The body of Mustafa Dolapçı (51), who died after waiting in a tree for hours for help to arrive amid flooding on Feb. 8, was located in the early morning hours in a cornfield 15-20 meters from the tree.

Deputy Prime Minister Bülent Arınç publicly apologized to Deputy Parliament Speaker Güldal Mumcu for his attitude toward her last week when tensions ran high in Parliament.

Mehmet Emin Karamehmet, the chairman of the Çukurova Group, which has high-flying companies in telecommunications, media, manufacturing and energy, was found guilty of illegally extending loans through his formerly seized bank, Pamukbank, and was sentenced to 11 years, eight months in prison. The businessman was also ordered to pay TL 471.95 million to cover losses he had caused to the state.

Feb. 11 Thursday

Family members of writers and intellectuals assassinated for political reasons over the past few decades in unsolved murders visited Parliament, where they met with political party representatives and Parliament Speaker Mehmet Ali Şahin.
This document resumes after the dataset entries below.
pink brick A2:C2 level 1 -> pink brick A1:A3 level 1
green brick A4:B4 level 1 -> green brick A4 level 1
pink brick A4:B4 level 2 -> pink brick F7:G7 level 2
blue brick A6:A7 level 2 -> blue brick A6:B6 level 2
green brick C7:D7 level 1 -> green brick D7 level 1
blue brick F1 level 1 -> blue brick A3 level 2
The group included members of the families of many of Turkey’s brightest minds killed during a time span of more than six decades.

Alleged killer Cem Garipoğlu took the stand in the first hearing of a trial on the grisly murder of a young woman in İstanbul last spring, as the court ruled to merge two indictments regarding the homicide. Garipoğlu faces 18 to 24 years in prison if convicted of the murder of his girlfriend, Münevver Karabulut, whose body was found in a trash bag in a dumpster with her severed head in a guitar case atop her corpse in March 2009.
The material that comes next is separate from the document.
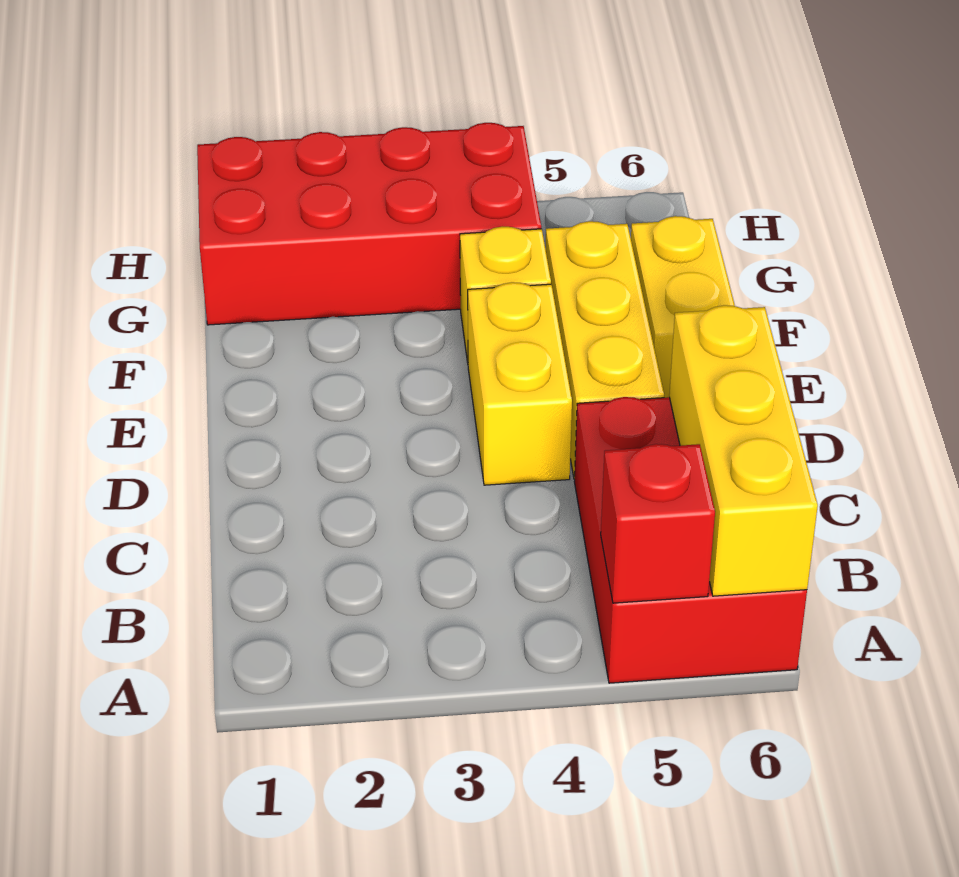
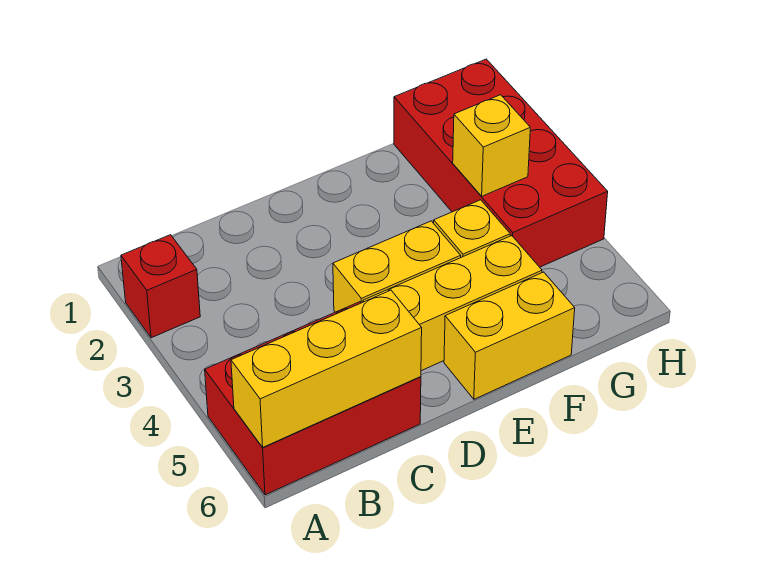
red brick A5 level 2 -> red brick A2 level 1
none -> yellow brick G3 level 2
A meeting with ambassadors of European Union member countries accredited to Ankara offered Prime Minister Erdoğan the opportunity to state his belief that the EU’s tendency to become an isolated body is discouraging for both the European and the Turkish public.

 

Feb. 12 Friday

Worker and civil servant unions met to plan the next steps in the nearly two-month-long Tekel protest, deciding to extend it and take the implementation of temporary work law Article 4/C for workers dismissed from privatized state-owned enterprises to the Council of State. Article 4/C is a law enacted in 2004 to provide workers previously employed in state-owned enterprises with 11 months of temporary employment in the public sector if dismissed due to privatizations.

The Web site of bilingual Armenian weekly Agos, whose former editor-in-chief Dink was shot dead by a teenager in 2007, was hacked by an ultranationalist group that posted a photo of Dink’s suspected hit man on the page.

Mehmet Erdoğan, the nephew of Prime Minister Erdoğan, was convicted on charges of drug trafficking and sentenced to prison by an İstanbul court, the Vatan daily reported.

A new commission set up to investigate the unsolved assassinations of intellectuals would suffer the same fate as six earlier commissions, which failed to punish the perpetrators or produce any results, unless Parliament bylaws are changed to give the commission special authority, Parliament Speaker Şahin said.